**DIRECTIONS**
Carry the Powerflex court judgment on past its final sentence.

**SUPPLIED PASSAGE**

START

Abacus Developments AG & Ors v Powerflex Corporation Pty Ltd & Ors Powerflex Services Pty Ltd & Ors v Abacus Research AG & Anor

Case

[1996] FCA 880

13 Sep 1996

No judgment structure available for this case.

IN THE FEDERAL COURT OF AUSTRALIA )

)

VICTORIA DISTRICT REGISTRY       )    No. VG 3708 OF 1995

)

GENERAL DIVISION                 )

BETWEEN:  ABACUS DEVELOPMENTS AG

(First Applicant)

AND:     ABACUS RESEARCH AG

(Second Applicant)

AND:     DANIEL RUDOLF SENN

(Third Applicant)

AND:     POWERFLEX CORPORATION PTY LTD (ACN 058 475 488)

(First Respondent)

AND:     DAVID MEREDITH BENNETT

(Second Respondent)

AND:     MARGARET ANNE BENNETT

(Third Respondent)

AND:     POWERFLEX SERVICES PTY LTD

(ACN 007 302 810)

(Fourth Respondent)

BETWEEN:  POWERFLEX SERVICES PTY LTD

(ACN 007 302 810)

POWERFLEX CORPORATION PTY LTD (ACN 058 475 488)

DAVID MEREDITH BENNETT

MARGARET ANN BENNETT

(Cross-claimants)

AND:     ABACUS RESEARCH AG

ABACUS DEVELOPMENTS AG

(Cross-respondents)

CORAM:    Ryan J

DATE:     13 September 1996

PLACE:    Melbourne

REASONS FOR JUDGMENT

RYAN J:   On 6 September 1996 Jenkinson J made an order appointing a provisional liquidator of the respondent Powerflex Corporation Pty Ltd ("Powerflex").  Powers of the
provisional liquidator in relation to the institution of future legal proceedings and the prosecution of the present proceedings and appeal in relation to these proceedings or any related application to the High Court were qualified by his Honour's order.  His Honour granted a stay of those orders until 5 pm on 12 September 1996 and I extended that stay until 4.15 pm today to permit full argument and consideration of a motion for a further extension of the stay until the hearing and determination of the appeal or an application for leave to appeal.

It appears from Jenkinson J's reasons for judgment that a principal, if not the sole, consideration which prompted him to make the order appointing a provisional liquidator was his conclusion, that:

... on the hearing of this motion there was evidence which convinced me that, under the stress of the litigation in which he has been, and is now, involved, Dr. Bennett is likely to engage in conduct which is both in breach of his legal obligations as a director of Powerflex and irrational.

Dr Bennett, I should say, in conjunction with his wife, Dr Howard, effectively has the day to day management and control of Powerflex.  After referring to evidence of a facsimile message from Dr Bennett his Honour continued, at p. 11 of his reasons:

Dr Bennett's explanation under cross-examination as to the reasons for the cancellation of an annual general meeting of Powerflex, which was to have been held in May 1996, indicated either an inept attempt on his part to mislead the court as to those reasons or, as he testified, confusion and conflicting advice to the directors on the part of the solicitors for the respondents.  Whichever be the correct alternative, I have reason to be concerned that under the pressures to which Dr. Bennett will be exposed until both the legal proceedings in which he is involved have been finally determined, he is likely to
breach, and to prevent his wife from effectively discharging, legal obligations they owe to Powerflex and the applicant shareholders, and thereby to put at risk the interests of shareholders and creditors of that company.

END

**GIVEN ENTRIES**
START

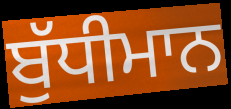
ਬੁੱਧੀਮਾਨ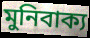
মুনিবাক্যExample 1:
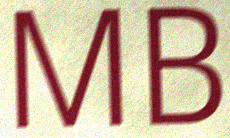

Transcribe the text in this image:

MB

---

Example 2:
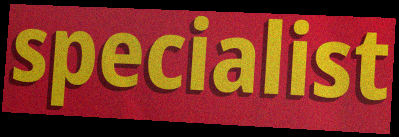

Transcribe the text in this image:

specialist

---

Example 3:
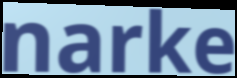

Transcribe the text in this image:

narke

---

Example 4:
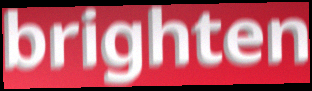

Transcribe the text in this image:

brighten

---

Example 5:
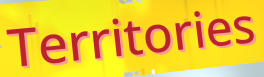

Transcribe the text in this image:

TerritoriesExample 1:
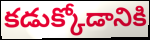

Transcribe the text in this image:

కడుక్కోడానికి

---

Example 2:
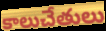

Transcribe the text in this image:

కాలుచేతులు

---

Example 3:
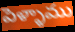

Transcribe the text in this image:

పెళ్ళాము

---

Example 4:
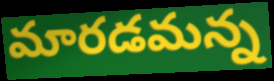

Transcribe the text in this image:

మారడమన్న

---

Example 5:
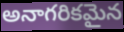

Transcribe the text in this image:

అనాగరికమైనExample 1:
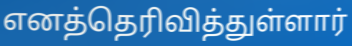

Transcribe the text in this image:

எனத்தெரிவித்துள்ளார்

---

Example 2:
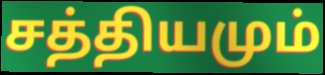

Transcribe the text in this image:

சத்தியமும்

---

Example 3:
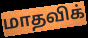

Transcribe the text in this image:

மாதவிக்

END

**EXERCISE RESULT**
His Honour was not oblivious to the difficulties which the appointment of a provisional liquidator might create for the continued effective conduct of the affairs of Powerflex.  He said:

But the work which I contemplate the liquidator undertaking will not be so expensive as the work which a provisional liquidator commonly undertakes. I would order that the provisional liquidator not exercise any of the powers conferred by sections 477(1)(d), 477(2)(a) (except the power to defend a legal proceeding), 477(2)(c) and 477(2)(ca) of the Corporations Law except with the concurrence of Dr. Bennett and Mrs. Bennett or with the approval of the court.  If, as I would expect, the provisional liquidator offers Dr. Bennett and Mrs. Bennett appointment as his agent to manage the company's business, and if the appointments are accepted, the provisional liquidator's role will be limited to defining the acts they may do at their discretion in management of the company and the acts which neither of them may do without his authority, and to keeping their activities in performance of their agency under his scrutiny.  If the offers were not made, or were rejected, further directions by the court would be required. There would be a direction that the litigation in which the company is now involved be prosecuted by the provisional liquidator not otherwise than in accordance with the advice of the company's present solicitors except with the approval of the court.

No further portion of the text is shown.